Items from a dataset
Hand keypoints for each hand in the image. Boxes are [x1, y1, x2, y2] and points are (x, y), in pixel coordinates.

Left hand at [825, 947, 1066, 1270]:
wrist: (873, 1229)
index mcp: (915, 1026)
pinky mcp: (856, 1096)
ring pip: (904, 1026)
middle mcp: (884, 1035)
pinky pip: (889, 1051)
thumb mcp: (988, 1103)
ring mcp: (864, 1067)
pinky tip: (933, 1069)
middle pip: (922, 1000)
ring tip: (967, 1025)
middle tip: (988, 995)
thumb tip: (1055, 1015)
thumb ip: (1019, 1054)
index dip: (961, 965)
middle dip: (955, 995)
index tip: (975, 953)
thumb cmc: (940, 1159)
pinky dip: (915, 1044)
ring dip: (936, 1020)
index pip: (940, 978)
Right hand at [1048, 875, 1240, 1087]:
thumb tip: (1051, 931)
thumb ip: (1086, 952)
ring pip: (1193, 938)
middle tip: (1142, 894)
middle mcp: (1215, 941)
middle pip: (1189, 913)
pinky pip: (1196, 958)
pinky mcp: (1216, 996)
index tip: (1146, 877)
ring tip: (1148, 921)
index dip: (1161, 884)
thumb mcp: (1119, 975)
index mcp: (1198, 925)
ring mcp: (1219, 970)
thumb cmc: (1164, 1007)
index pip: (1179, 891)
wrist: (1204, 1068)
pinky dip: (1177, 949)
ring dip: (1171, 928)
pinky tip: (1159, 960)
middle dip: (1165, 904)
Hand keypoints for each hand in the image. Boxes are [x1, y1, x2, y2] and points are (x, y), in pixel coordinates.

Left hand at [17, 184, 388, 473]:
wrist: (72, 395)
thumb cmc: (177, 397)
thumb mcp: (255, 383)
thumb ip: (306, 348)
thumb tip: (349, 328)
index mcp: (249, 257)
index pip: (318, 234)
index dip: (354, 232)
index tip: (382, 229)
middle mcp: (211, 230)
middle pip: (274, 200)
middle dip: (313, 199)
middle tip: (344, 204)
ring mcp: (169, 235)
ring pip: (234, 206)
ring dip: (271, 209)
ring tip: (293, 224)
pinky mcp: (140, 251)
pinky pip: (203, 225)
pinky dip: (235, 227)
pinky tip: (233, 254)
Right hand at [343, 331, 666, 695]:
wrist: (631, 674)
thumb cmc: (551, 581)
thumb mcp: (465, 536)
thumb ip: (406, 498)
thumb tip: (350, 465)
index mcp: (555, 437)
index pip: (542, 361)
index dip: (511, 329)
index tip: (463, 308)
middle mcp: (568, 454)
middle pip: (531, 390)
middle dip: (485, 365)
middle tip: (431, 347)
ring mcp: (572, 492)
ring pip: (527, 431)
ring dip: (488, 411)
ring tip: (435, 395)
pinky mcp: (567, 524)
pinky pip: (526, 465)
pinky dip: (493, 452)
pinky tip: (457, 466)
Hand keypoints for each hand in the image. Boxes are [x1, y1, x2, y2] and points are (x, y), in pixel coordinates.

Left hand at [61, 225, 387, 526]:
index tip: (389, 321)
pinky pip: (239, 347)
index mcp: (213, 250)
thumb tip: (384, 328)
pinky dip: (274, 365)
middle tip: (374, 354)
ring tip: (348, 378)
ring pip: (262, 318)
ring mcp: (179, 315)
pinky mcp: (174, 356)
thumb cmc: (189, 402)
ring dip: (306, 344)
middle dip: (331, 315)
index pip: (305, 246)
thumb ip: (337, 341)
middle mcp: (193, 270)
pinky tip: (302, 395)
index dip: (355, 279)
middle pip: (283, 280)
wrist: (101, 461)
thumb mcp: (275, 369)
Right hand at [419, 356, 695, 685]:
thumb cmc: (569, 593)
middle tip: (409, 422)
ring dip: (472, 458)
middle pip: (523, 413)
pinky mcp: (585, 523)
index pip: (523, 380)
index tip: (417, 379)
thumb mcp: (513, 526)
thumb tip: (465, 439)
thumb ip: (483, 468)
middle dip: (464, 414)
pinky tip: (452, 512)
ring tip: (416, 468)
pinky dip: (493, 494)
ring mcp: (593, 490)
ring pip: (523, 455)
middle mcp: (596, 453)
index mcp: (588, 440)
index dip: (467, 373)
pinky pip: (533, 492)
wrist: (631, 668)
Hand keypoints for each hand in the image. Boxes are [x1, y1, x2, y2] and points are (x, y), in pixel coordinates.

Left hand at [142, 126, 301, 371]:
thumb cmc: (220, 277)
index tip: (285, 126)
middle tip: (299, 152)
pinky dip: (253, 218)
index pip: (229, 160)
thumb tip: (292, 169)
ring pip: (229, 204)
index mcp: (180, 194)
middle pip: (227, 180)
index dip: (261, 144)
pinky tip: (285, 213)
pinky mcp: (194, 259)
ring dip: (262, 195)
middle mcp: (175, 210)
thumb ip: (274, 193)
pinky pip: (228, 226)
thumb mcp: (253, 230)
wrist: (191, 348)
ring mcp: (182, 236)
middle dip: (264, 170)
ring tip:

(To do): Would you copy out exactly the lines above that start at the one containing "ring dip: (306, 344)" and end at the one containing "ring mcp: (182, 236)", inclusive?

(Exercise answer):
ring dip: (306, 344)
middle dip: (331, 315)
index pip: (305, 246)
thumb ip: (337, 341)
middle mcp: (193, 270)
pinky tip: (302, 395)
index dip: (355, 279)
middle pip: (283, 280)
wrist: (101, 461)
thumb mcp: (275, 369)
Right hand at [419, 356, 695, 685]:
thumb cmc: (569, 593)
middle tip: (409, 422)
ring dip: (472, 458)
middle pip: (523, 413)
pinky mcp: (585, 523)
index pip: (523, 380)
index tip: (417, 379)
thumb mcp: (513, 526)
thumb tip: (465, 439)
thumb ip: (483, 468)
middle dip: (464, 414)
pinky tip: (452, 512)
ring tip: (416, 468)
pinky dip: (493, 494)
ring mcp: (593, 490)
ring pip: (523, 455)
middle mcp: (596, 453)
index mcp: (588, 440)
index dip: (467, 373)
pinky pip: (533, 492)
wrist: (631, 668)
Hand keypoints for each hand in the image. Boxes are [x1, y1, x2, y2] and points are (x, y), in pixel coordinates.

Left hand at [142, 126, 301, 371]:
thumb cmc: (220, 277)
index tip: (285, 126)
middle tip: (299, 152)
pinky dip: (253, 218)
index pip: (229, 160)
thumb tip: (292, 169)
ring pip: (229, 204)
index mcp: (180, 194)
middle pip: (227, 180)
index dip: (261, 144)
pinky tip: (285, 213)
pinky mcp: (194, 259)
ring dip: (262, 195)
middle mcp: (175, 210)
thumb ip: (274, 193)
pinky pip: (228, 226)
thumb mcp: (253, 230)
wrist: (191, 348)
ring mcp: (182, 236)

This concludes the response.